The COVID-19 pandemic has negatively affected people from different backgrounds and all walks of life. The struggle of one particular group has gone largely unnoticed – people diagnosed with rare diseases.
In the U.S., according to the Orphan Act of 1983, a rare disease is defined as a condition that affects fewer than 200,000 Americans. There are 7,000 kinds of rare diseases in the country. And although each disease affects fewer than 200,000 people, every one in ten people is likely impacted by one of these diseases.
It is therefore essential that the struggles of rare disease patients and their caregivers during the pandemic are given adequate attention.
Effects of Covid-19 on the Rare Disease Community
Thus far, the pandemic has caused a variety of issues including limited access to healthcare and added stress and anxiety.
A survey conducted by the National Institutes of Health confirmed that access to medicine and medical treatment was one of the most common initial concerns of rare disease patients and their families when the pandemic hit.
According to the Rare Genomics Institute, half of the individuals with rare diseases are children. This has introduced another challenge when it comes to facing the threat of the pandemic.
The survey also mentioned that the families affected were concerned about the status and continuity of clinical trials.
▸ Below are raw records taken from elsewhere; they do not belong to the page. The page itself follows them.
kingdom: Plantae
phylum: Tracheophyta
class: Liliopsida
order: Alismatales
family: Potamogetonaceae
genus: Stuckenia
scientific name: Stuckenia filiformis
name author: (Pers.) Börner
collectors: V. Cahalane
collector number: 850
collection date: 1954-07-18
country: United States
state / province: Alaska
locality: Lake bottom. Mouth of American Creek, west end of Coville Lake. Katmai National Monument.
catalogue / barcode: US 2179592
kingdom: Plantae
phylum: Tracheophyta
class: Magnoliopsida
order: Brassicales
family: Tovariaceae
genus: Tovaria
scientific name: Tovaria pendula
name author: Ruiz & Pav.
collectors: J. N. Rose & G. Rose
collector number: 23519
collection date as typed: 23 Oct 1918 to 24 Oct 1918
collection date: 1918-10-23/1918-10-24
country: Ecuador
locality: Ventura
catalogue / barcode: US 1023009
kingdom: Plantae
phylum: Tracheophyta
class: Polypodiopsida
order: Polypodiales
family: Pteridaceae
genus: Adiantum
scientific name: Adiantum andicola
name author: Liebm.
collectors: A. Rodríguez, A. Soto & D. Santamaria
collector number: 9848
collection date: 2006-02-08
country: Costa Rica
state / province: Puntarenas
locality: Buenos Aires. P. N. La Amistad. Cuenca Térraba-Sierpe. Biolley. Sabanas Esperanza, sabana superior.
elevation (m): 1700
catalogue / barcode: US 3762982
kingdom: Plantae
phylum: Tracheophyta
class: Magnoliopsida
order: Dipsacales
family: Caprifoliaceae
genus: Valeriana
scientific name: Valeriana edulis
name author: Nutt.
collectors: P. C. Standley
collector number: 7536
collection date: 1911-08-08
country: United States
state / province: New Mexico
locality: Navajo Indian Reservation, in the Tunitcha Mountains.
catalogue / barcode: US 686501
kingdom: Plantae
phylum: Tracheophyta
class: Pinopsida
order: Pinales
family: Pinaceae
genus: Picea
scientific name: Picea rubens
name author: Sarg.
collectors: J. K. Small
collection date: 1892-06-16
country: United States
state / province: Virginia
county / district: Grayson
This is because these diseases pose a certain level of difficulty when it comes to research because of how rare patients are. This means many of these conditions have limited treatment options even before COVID-19.
This is one of the issues being addressed by patient advocacy organization partnerships, including Rare Patient Voice. We have been empowering rare disease research studies by offering study volunteer opportunities, making sure that there is continuity in the development of treatments and improvements in medical access.
According to another survey by the National Organization for Rare Disorders, telehealth has been particularly helpful according to rare disease patients and their caregivers. Because of the rarity and difficulty of some of these diseases, before the pandemic and the subsequent rise of telehealth, 39 percent of patients travel more than 60 miles just to access the appropriate medical care.
The survey also mentioned that the development of this technology is also having positive impacts on other facets of life of these patients and their families. One example is how some patients can now actively participate in work and schooling without having to worry about missing medical appointments.
This increased coverage of telehealth was also facilitated, in part, by the federal government. When the pandemic struck in early March of 2020, the government started taking steps to expand the reach of telehealth services that were previously intended primarily for patients in rural areas.
The government impetus opened doors for out-of-state medical practitioners to offer their services across state lines. Many private insurers also followed suit to include telehealth services in their coverages.